The album’s second and latest single “Fiction Feel” is a breezy, summertime dream of a song built around a glitch pop soundscape featuring vintage tape recordings, glistening synths and a shuffling organ drum machine before quickly morphing into a lush New Wave/post-punk anthem that brings Cocteau Twins and Violens to mind.

Directed by Natan B. Foisy, the accompanying video is shot in a gorgeous, cinematic black and white an features a collection of Montréal area theater club teens in a school auditorium. We see the teens as they cycle through a series of different emotions in an oddly bipolar yet playful fashion.

“We recorded ‘Fiction Feel’ a few times over the past year or so. Initially, it was very ‘post-punk,'” Diamond Day’s Quinn Bachand explains in press notes. ” I had just watched Converse PURPLE video which featured ‘Cries and Whispers’ by New Order and I was getting into a lot of newer stuff in that vein, especially Cate le Bon’s latest album. Ultimately, we don’t sound anything like that, so the arrangement turned into a bit of a frankenstein. We re-wrote melodies, and added and muted stuff. Before we sent it out to get mixed by Elijah [Marrett-Hitch], we removed tons of unused tracks and weird outdated plugins that were constantly making Pro Tools crash.”

“The song ended up being a little glitchy. Lo-fi thrift store keyboards, cheap classical guitars, archived speech recordings and arena-rocky drums,” the duo’s Béatrix Méthé says.  

“One of our mix notes to Elijah was, ‘Make the drums a bit more douchey, like Eric Valentine,” Bachand adds.

“We wanted it to evolve from tiny and creepy like The Books to big and bombastic like Depeche Mode. But we wanted it to remain catchy and dancey,” Méthé says.
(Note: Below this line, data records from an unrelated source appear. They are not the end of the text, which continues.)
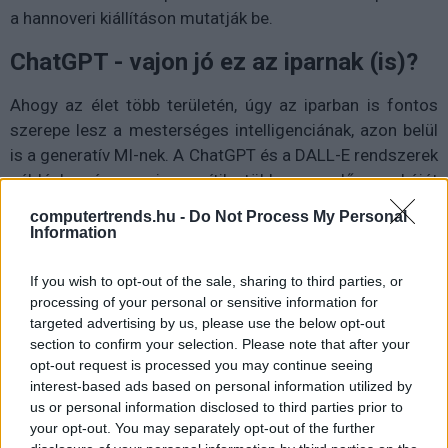
a hannoveri kiállításon mutatják be.
ChatGPT - vajon jó ez az iparnak (is)?
Ahogy az élet több területén, úgy az iparban is fontos
szerepe lesz a mesterséges intelligenciának, azon belül
is a generatív MI-nek. A ChatGPT és a DALL-E rendszerek
például már ma is segítik több szereplő munkáját
szövegírással, programozási segédletekkel, dizájnnal. "A
computertrends.hu -
Do Not Process My Personal
nem is olyan távoli jövőben abszolút hétköznapivá válhat,
Information
hogy a mesterséges intelligencia tervez egy gépet,
amely tervet mérnökök ellenőrzik majd és végrehajtják
If you wish to opt-out of the sale, sharing to third parties, or
processing of your personal or sensitive information for
rajta a szükséges módosításokat, hogy a valóságban is
targeted advertising by us, please use the below opt-out
hatékonyan működő eszközt kapjanak" - nyilatkozta Dr.
section to confirm your selection. Please note that after your
Jochen Köckler, a Deutsche Messe vállalatcsoport
opt-out request is processed you may continue seeing
igazgatótanácsának elnöke. "Ez az új megközelítés
interest-based ads based on personal information utilized by
rengeteg időt megspórol és segít enyhíteni a
us or personal information disclosed to third parties prior to
your opt-out. You may separately opt-out of the further
szakképzett munkaerő hiányából fakadó problémákat" -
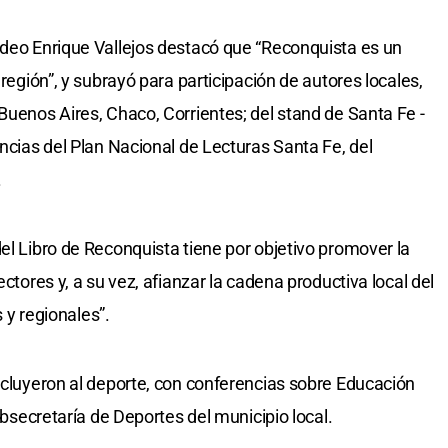
adeo Enrique Vallejos destacó que “Reconquista es un
 región”, y subrayó para participación de autores locales,
Buenos Aires, Chaco, Corrientes; del stand de Santa Fe -
encias del Plan Nacional de Lecturas Santa Fe, del
.
el Libro de Reconquista tiene por objetivo promover la
ectores y, a su vez, afianzar la cadena productiva local del
s y regionales”.
incluyeron al deporte, con conferencias sobre Educación
Subsecretaría de Deportes del municipio local.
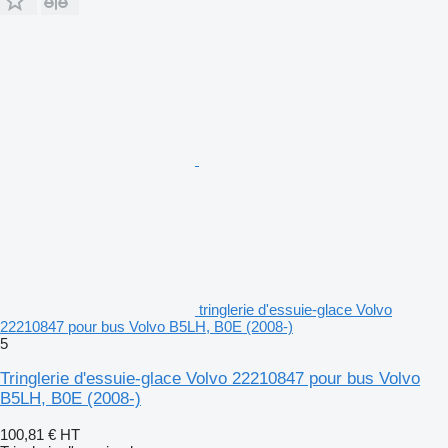
tringlerie d'essuie-glace Volvo
22210847 pour bus Volvo B5LH, B0E (2008-)
5
Tringlerie d'essuie-glace Volvo 22210847 pour bus Volvo
B5LH, B0E (2008-)
100,81 €
HT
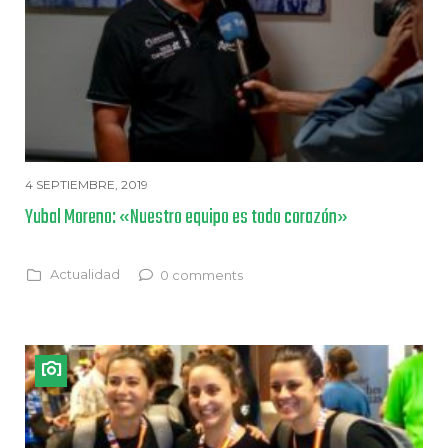
4 SEPTIEMBRE, 2019
Yubal Moreno: «Nuestro equipo es todo corazón»
Actualidad
0 comments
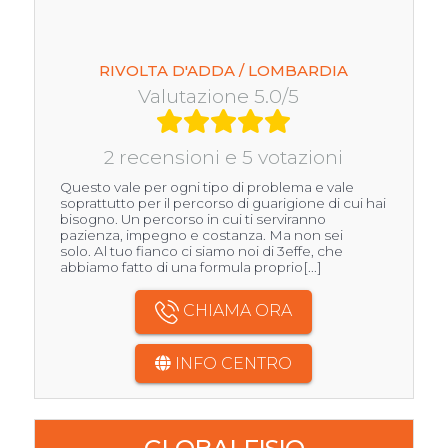
RIVOLTA D'ADDA / LOMBARDIA
Valutazione 5.0/5
2 recensioni e 5 votazioni
Questo vale per ogni tipo di problema e vale
soprattutto per il percorso di guarigione di cui hai
bisogno. Un percorso in cui ti serviranno
pazienza, impegno e costanza. Ma non sei
solo. Al tuo fianco ci siamo noi di 3effe, che
abbiamo fatto di una formula proprio[...]
CHIAMA ORA
INFO CENTRO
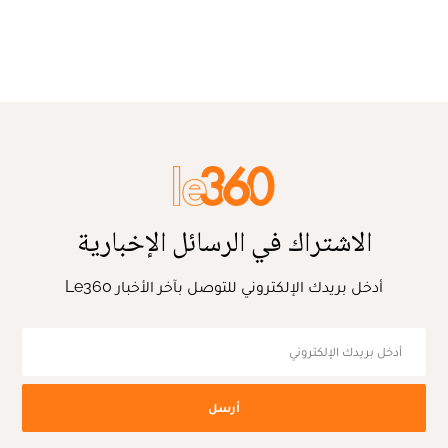
الاشتراك في الرسائل الإخبارية
أدخل بريدك الإلكتروني للتوصل بآخر الأخبار Le360
أرسل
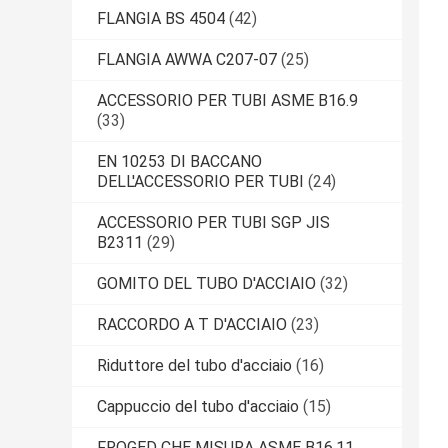
FLANGIA BS 4504
(42)
FLANGIA AWWA C207-07
(25)
ACCESSORIO PER TUBI ASME B16.9
(33)
EN 10253 DI BACCANO
DELL'ACCESSORIO PER TUBI
(24)
ACCESSORIO PER TUBI SGP JIS
B2311
(29)
GOMITO DEL TUBO D'ACCIAIO
(32)
RACCORDO A T D'ACCIAIO
(23)
Riduttore del tubo d'acciaio
(16)
Cappuccio del tubo d'acciaio
(15)
FROGED CHE MISURA ASME B16.11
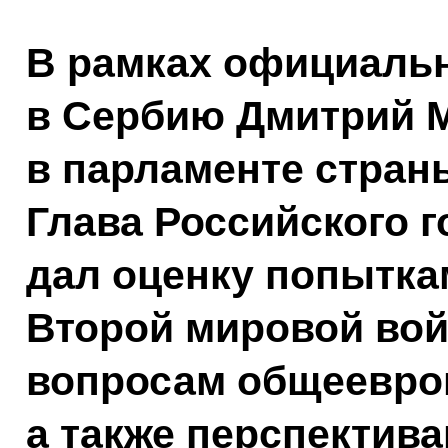
В рамках официаль
в Сербию Дмитрий 
в парламенте стран
Глава Российского г
дал оценку попытка
Второй мировой вой
вопросам общеевроп
а также перспектива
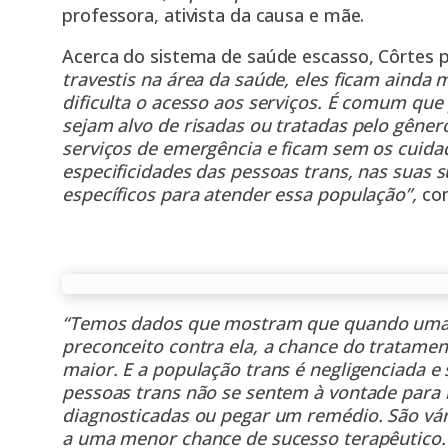
professora, ativista da causa e mãe.
Acerca do sistema de saúde escasso, Côrtes 
travestis na área da saúde, eles ficam ainda 
dificulta o acesso aos serviços. É comum que
sejam alvo de risadas ou tratadas pelo gêne
serviços de emergência e ficam sem os cuidad
especificidades das pessoas trans, nas suas 
específicos para atender essa população”,
com
“Temos dados que mostram que quando uma 
preconceito contra ela, a chance do tratame
maior. E a população trans é negligenciada e 
pessoas trans não se sentem à vontade para 
diagnosticadas ou pegar um remédio. São vár
a uma menor chance de sucesso terapêutico. 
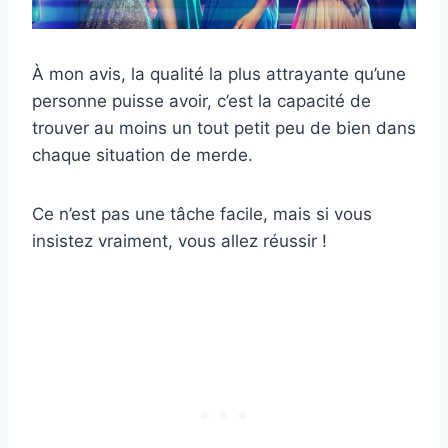
À mon avis, la qualité la plus attrayante qu’une
personne puisse avoir, c’est la capacité de
trouver au moins un tout petit peu de bien dans
chaque situation de merde.
Ce n’est pas une tâche facile, mais si vous
insistez vraiment, vous allez réussir !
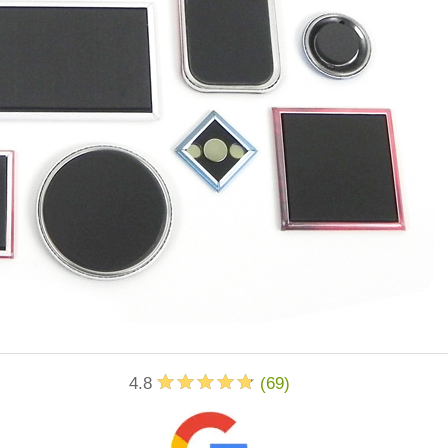
4.8
(
69
)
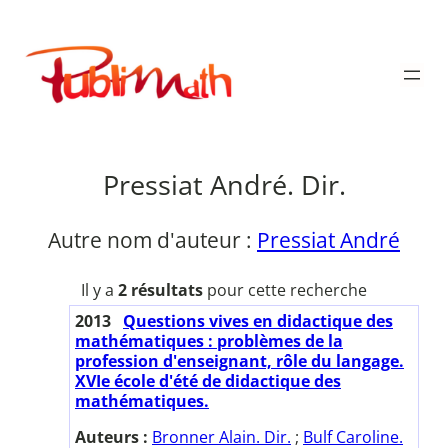
Aller
au
Publimath
contenu
Pressiat André. Dir.
Autre nom d'auteur :
Pressiat André
Il y a
2 résultats
pour cette recherche
2013
Questions vives en didactique des
mathématiques : problèmes de la
profession d'enseignant, rôle du langage.
XVIe école d'été de didactique des
mathématiques.
Auteurs :
Bronner Alain. Dir.
;
Bulf Caroline.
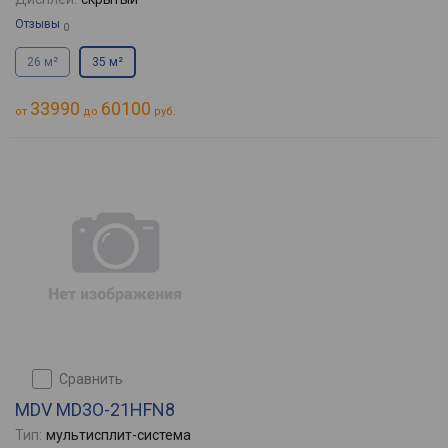
Отзывы
0
26 м²
35 м²
33990
60100
от
до
руб.
сравнить
MDV MD3O-21HFN8
Тип:
мультисплит-система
“We love how The Books use extremely edited found sounds to intensify emotional moments and create a really unique feel. There’s so much subtle information–both melodic and rhythmic–packed into speech and these dated home recordings have so much depth,” says Bachand.

“We’re both folk musicians. Slightly jaded ones… [when it comes to folk music] we really only listen to archives now–rare home recordings of musicians in rural areas. There are tons of old reel-to-reel and cassette recordings across the country with this material, anyone can find them, you just have to dig. Quinn and I have a lot of that digitized now. Listening to everything around the music, the stuff the interviewer or engineer didn’t mean to record; that’s the weird stuff,” Méthé explains. “Quinn and I heard an argument on one tape, there was so much tension and urge in their speech. It was perfect… we had to include it in ‘Fiction Feel.’ Connect the Dots (the full record) has a bunch of awkward little archive-chestnuts sprinkled in.”

“Natan B. Foisy also directed this visualizer. He and Béatrix (and most of the video team) are from a region north of Montreal called Lanaudière,” Bachand says of the video. “Last winter, we were able to utilize a local high school in the region for some video.”

“The song is a little nerdy and bipolar and Natan did a great job of capturing that in the visualizer. He got teenagers from the school to play with the camera, cycling through different emotions and expressions as the song develops. And it’s all in black & white to contrast those dynamics,” Méthé says of the video.